OK, confession: I have not turned in my very favorite recipe featuring strawberries.
But I’m not short-changing you, I promise.
It’s more that the recipe in question isn’t really much of a recipe. Though it does taste great, is totally healthy and makes for a great breakfast, snack or dessert.
Want to know what it is?
Combine chopped strawberries, blueberries, handful of walnuts and a handful or cacao nibs or dark chocolate chips in a bowl. Eat.
Really yummy, healthy and easy, but possibly a wee little bit disappointing.
So instead, I thought I’d share my second-favorite recipe: my take on strawberry shortcake. Bonus: It also hits the yummy, healthy and easy marks without a problem.
These cookies are chock full of iron and calcium (from the almonds), medium chain fatty acids (from the coconut and coconut oil), omega-3 fatty acids (from the chia seeds) and vitamin C (from the strawberries), plus fiber and protein to boot.
I actually think they’re the perfect substitute for not only strawberry shortcake, but also for strawberries and cream, aka the official dessert of Wimbledon. I’m a total tennis nut and it’s almost impossible to watch Wimbledon without craving strawberries. Juicy, ripe red berries smothered in cream get just about as much TV time as Rafael Nadal’s biceps (and those are some nice biceps).
Biceps and strawberries? Now, that’s not disappointing in the least.

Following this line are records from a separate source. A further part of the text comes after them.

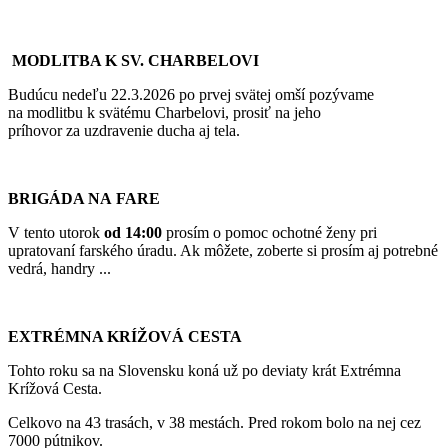
MODLITBA K SV. CHARBELOVI
Budúcu nedeľu 22.3.2026 po prvej svätej omší pozývame
na modlitbu k svätému Charbelovi, prosiť na jeho
príhovor za uzdravenie ducha aj tela.
BRIGÁDA NA FARE
V tento utorok
od 14:00
prosím o pomoc ochotné ženy pri
upratovaní farského úradu. Ak môžete, zoberte si prosím aj potrebné
vedrá, handry ...
EXTRÉMNA KRÍŽOVÁ CESTA
Tohto roku sa na Slovensku koná už po deviaty krát Extrémna
Krížová Cesta.
Celkovo na 43 trasách, v 38 mestách. Pred rokom bolo na nej cez
7000 pútnikov.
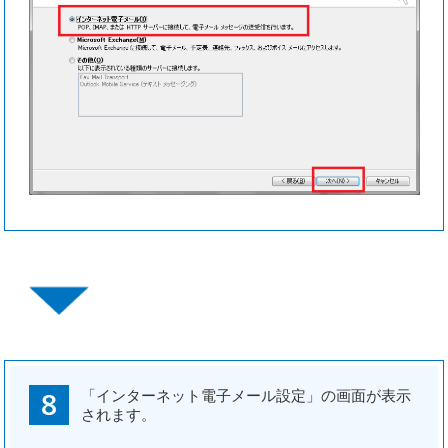
「インターネット電子メール設定」の画面が表示
されます。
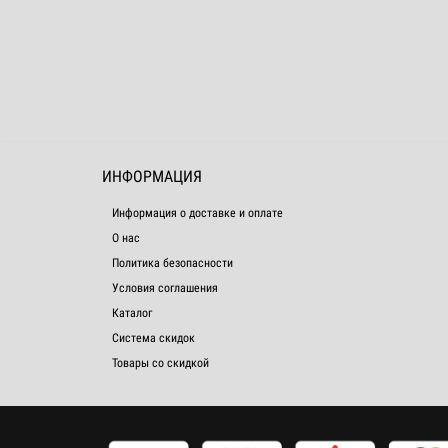
ИНФОРМАЦИЯ
Информация о доставке и оплате
О нас
Политика безопасности
Условия соглашения
Каталог
Система скидок
Товары со скидкой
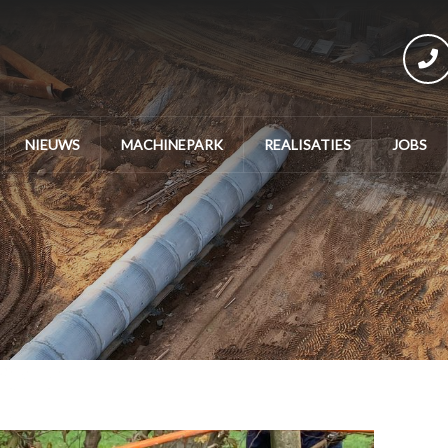
NIEUWS
MACHINEPARK
REALISATIES
JOBS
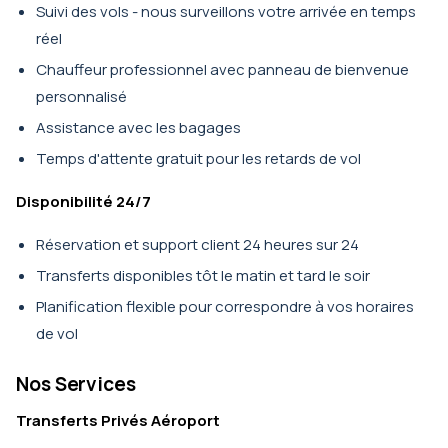
Suivi des vols - nous surveillons votre arrivée en temps
réel
Chauffeur professionnel avec panneau de bienvenue
personnalisé
Assistance avec les bagages
Temps d'attente gratuit pour les retards de vol
Disponibilité 24/7
Réservation et support client 24 heures sur 24
Transferts disponibles tôt le matin et tard le soir
Planification flexible pour correspondre à vos horaires
de vol
Nos Services
Transferts Privés Aéroport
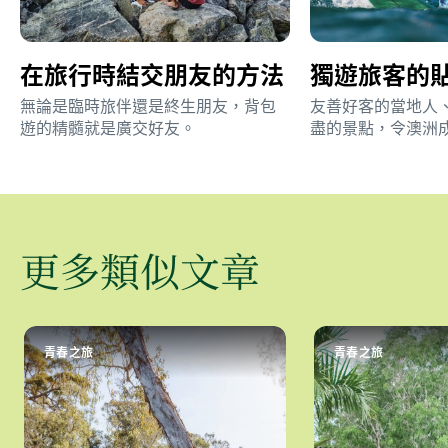
在旅行時結交朋友的方法
獨遊旅客的
無論是臨時旅伴還是終生朋友，背包
友善好客的當地人
遊的精髓就是廣交好友。
盡的景點，令澳洲
理想目的地。跟著
開始規劃你的單人
更多類似文章
青春之旅
青春之旅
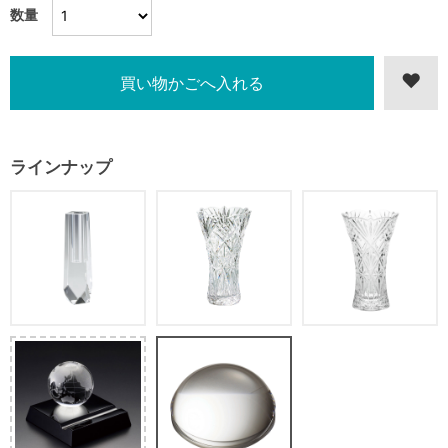
数量
ラインナップ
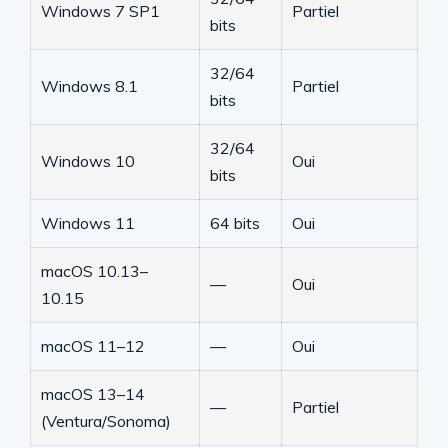
Windows 7 SP1
Partiel
bits
32/64
Windows 8.1
Partiel
bits
32/64
Windows 10
Oui
bits
Windows 11
64 bits
Oui
macOS 10.13–
—
Oui
10.15
macOS 11–12
—
Oui
macOS 13–14
—
Partiel
(Ventura/Sonoma)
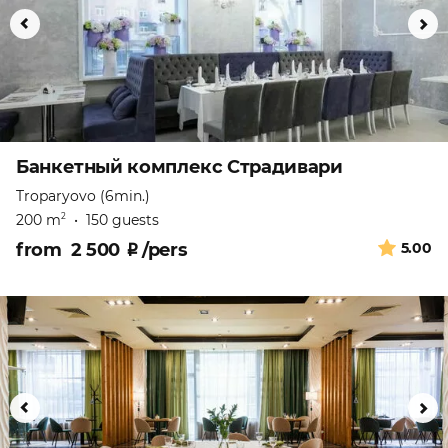
Банкетный комплекс Страдивари
Troparyovo (6min.)
200 m
•
150 guests
2
from
2 500
₽
/pers
5.00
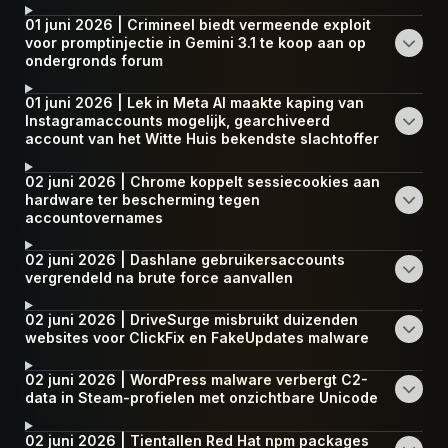
01 juni 2026 | Crimineel biedt vermeende exploit
voor promptinjectie in Gemini 3.1 te koop aan op
ondergronds forum
01 juni 2026 | Lek in Meta AI maakte kaping van
Instagramaccounts mogelijk, gearchiveerd
account van het Witte Huis bekendste slachtoffer
02 juni 2026 | Chrome koppelt sessiecookies aan
hardware ter bescherming tegen
accountovernames
02 juni 2026 | Dashlane gebruikersaccounts
vergrendeld na brute force aanvallen
02 juni 2026 | DriveSurge misbruikt duizenden
websites voor ClickFix en FakeUpdates malware
02 juni 2026 | WordPress malware verbergt C2-
data in Steam-profielen met onzichtbare Unicode
02 juni 2026 | Tientallen Red Hat npm packages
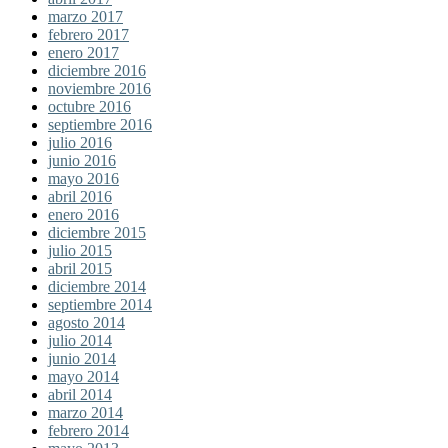
marzo 2017
febrero 2017
enero 2017
diciembre 2016
noviembre 2016
octubre 2016
septiembre 2016
julio 2016
junio 2016
mayo 2016
abril 2016
enero 2016
diciembre 2015
julio 2015
abril 2015
diciembre 2014
septiembre 2014
agosto 2014
julio 2014
junio 2014
mayo 2014
abril 2014
marzo 2014
febrero 2014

Strawberry Shortcake Cookies
1 cup almonds (raw, not roasted)
1 cup unsweetened coconut
1 1/3 cups Medjool dates
2 tablespoons coconut oil
1 cup chopped fresh strawberries
1 tablespoon chia seeds
1 tablespoon water
- Topping: In your food processor (if you have a small bowl) or blender, place the cup of chopped strawberries. Pulse lightly for a few seconds until the strawberries are mashed with some largish pieces remaining. Pour into a small bowl. Add chia seeds and water and stir to mix. Put in the fridge to chill for 30 to 40 minutes while working on the cookies.

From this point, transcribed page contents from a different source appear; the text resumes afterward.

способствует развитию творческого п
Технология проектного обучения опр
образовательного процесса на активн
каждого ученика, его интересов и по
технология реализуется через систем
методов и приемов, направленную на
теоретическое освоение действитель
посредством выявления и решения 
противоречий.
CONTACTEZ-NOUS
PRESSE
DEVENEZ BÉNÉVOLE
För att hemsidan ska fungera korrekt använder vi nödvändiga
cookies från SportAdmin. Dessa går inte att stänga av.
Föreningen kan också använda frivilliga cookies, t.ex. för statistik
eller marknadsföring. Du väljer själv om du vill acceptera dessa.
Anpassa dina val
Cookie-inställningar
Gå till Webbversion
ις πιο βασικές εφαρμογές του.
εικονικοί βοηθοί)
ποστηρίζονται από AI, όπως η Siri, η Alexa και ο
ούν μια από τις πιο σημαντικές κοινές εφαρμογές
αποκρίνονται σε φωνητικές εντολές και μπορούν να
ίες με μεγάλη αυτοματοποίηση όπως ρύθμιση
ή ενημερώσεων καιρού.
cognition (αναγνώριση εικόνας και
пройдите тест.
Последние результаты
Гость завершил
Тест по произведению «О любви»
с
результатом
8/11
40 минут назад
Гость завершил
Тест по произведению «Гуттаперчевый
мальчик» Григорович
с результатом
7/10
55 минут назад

- Cookies: Combine all cookie ingredients in a food processor. Run for a minute or two until the mixture really starts to stick together. While the food processor is running, line a lasagna-sized glass pan (or a 9x13 metal pan) with parchment paper. When the dough is sticky enough to really clump together, scrape the dough onto the parchment with a flexible spatula. Use the spatula to flatten the dough into a rectangular shape (it may not reach all the edges of your pan), making it about a quarter-inch thick. Smooth the surface until it is as flat as you can make it and then place the pan in a freezer for 20 minutes. After 20 minutes, cut into desired shapes. This dough doesn’t let you “re-roll” it like traditional cookie-cutter dough, so I cut my shapes and then break up the remaining odd pieces and just snack on them as-is. Store them in the freezer between layers of parchment paper until ready to top.
- To assemble: These cookies do best when assembled right before eating. To do it, simply top each cookie with the topping and add sliced strawberries for extra prettiness. Enjoy! Makes 30 cookies plus tons of odd-shaped extras.